Request A – Reproduce the dataset rows word for word, starting with the line that contains "What is the" and ending with the final row, both ends included. Leave the pictures out of your copy.

Document text –
□ □ □

At the start of this year I boldly made this quote by Neil Gaiman my Facebook cover photo. This, I decided, was the banner I was going to live under in 2015.
I know in my head the value of mistakes. I know, as they say, that “Success is 99% failure,” that every single person who has done something great in the world has encountered as many failures along the way as they have successes. I know that almost all success is built on the bedrock of failure.
And still I’d spent a lifetime being afraid; afraid of making mistakes.
Afraid of what? That I’d say the wrong thing; make a bad decision; not be able to do something “right;” not be able to do it as well as everybody else; not be able to do it in a way that would garner approval…
Afraid of the illusion of failure – a phantom created by my own mind – and the ghosts of other people’s opinions.
Afraid, always, that I wouldn’t be good enough.
Or, more to the point, that I wouldn’t be good enough for someone else.
The place that this had played out most recently was in my pottery. In previous years I’d found a personal style that I liked and had also been well received by others. Now I found myself divided between wanting to explore new things, step out into new artistic territory; and the fear that whatever I did next wouldn’t live up to what I’d already done; wouldn’t be good enough or as well received.
Afraid that I didn’t have what it takes.

□ □ □

Request B –
Answer these questions about the essay on fear of failure:
(i) What did the writer make a Facebook cover photo at the start of the year?
(ii) In which year did the writer decide to live under that banner?
(iii) Where had the fear of mistakes played out most recently?

(Dataset excerpts)

□ □ □

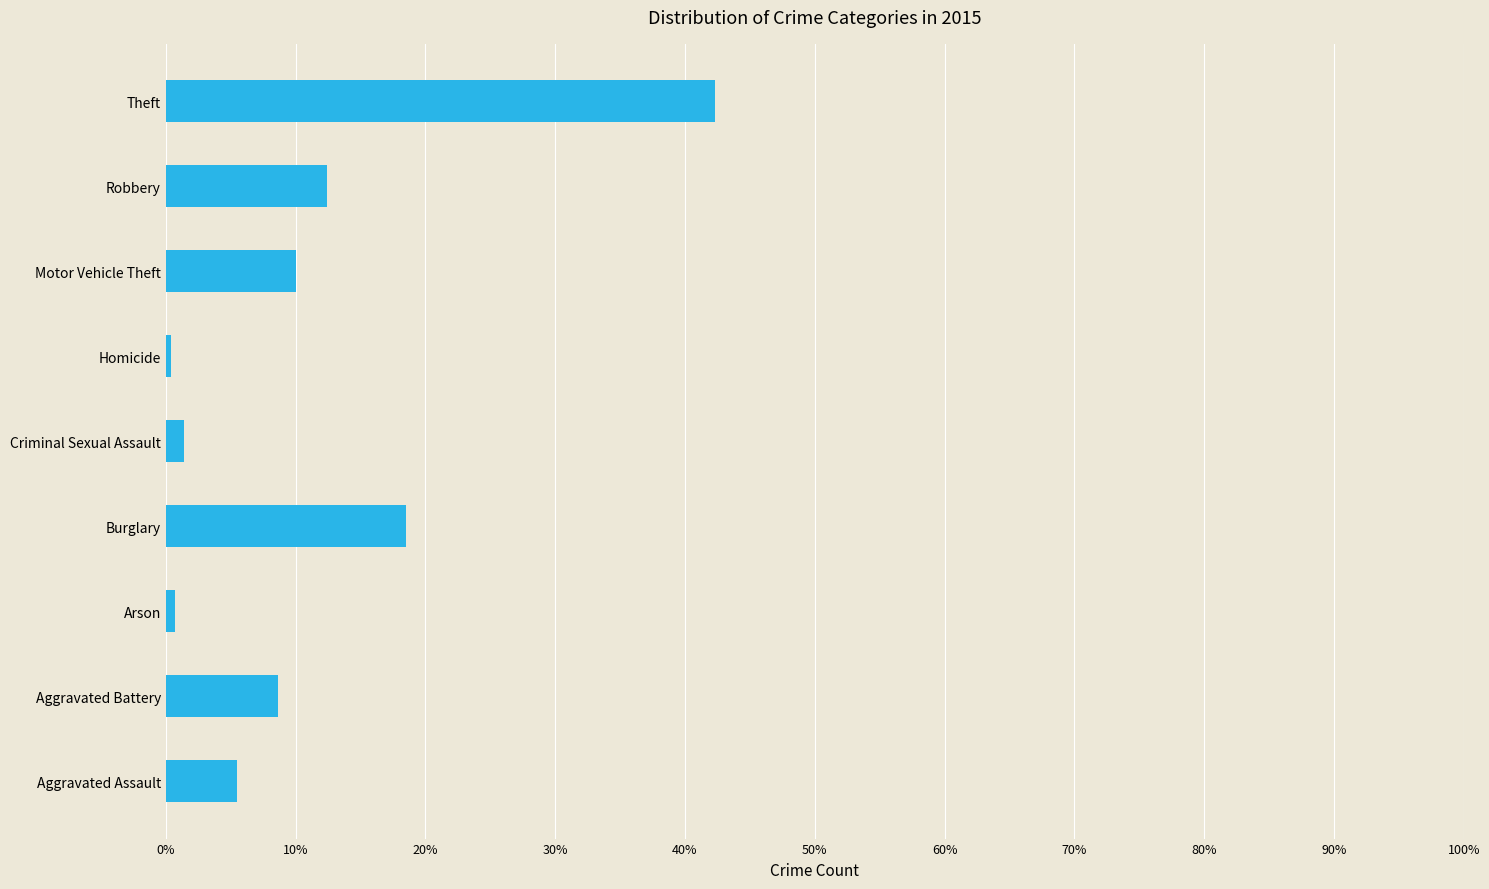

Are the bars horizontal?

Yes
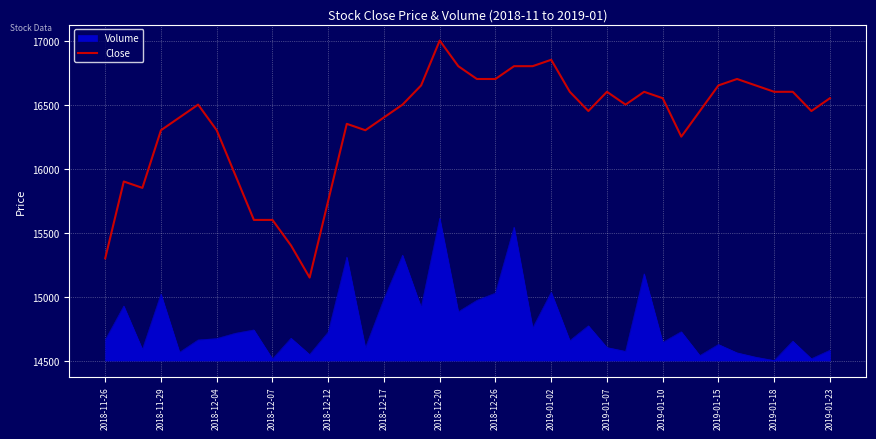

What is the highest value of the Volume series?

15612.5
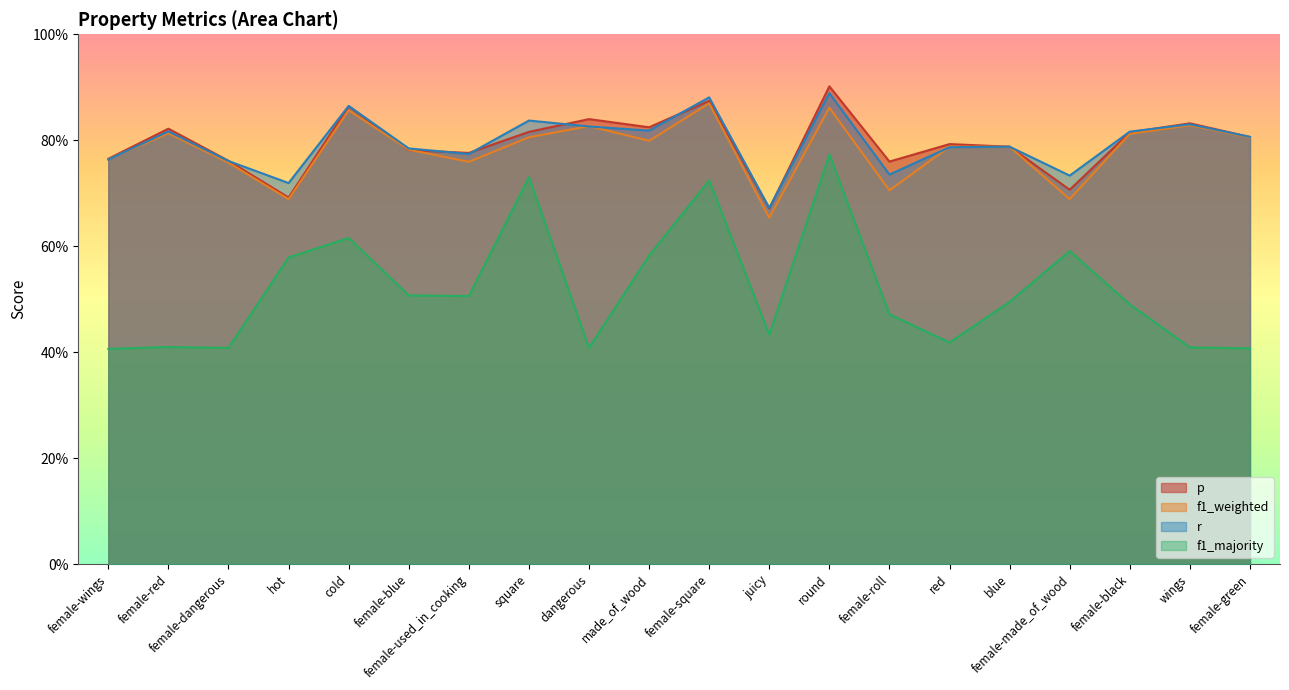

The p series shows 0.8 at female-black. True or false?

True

□ □ □

Answer section A –
What is the highest value of the Volume series?

15612.5

The p series shows 0.8 at female-black. True or false?

True

Answer section B –
(i) A quote by Neil Gaiman
(ii) 2015
(iii) In the writer's pottery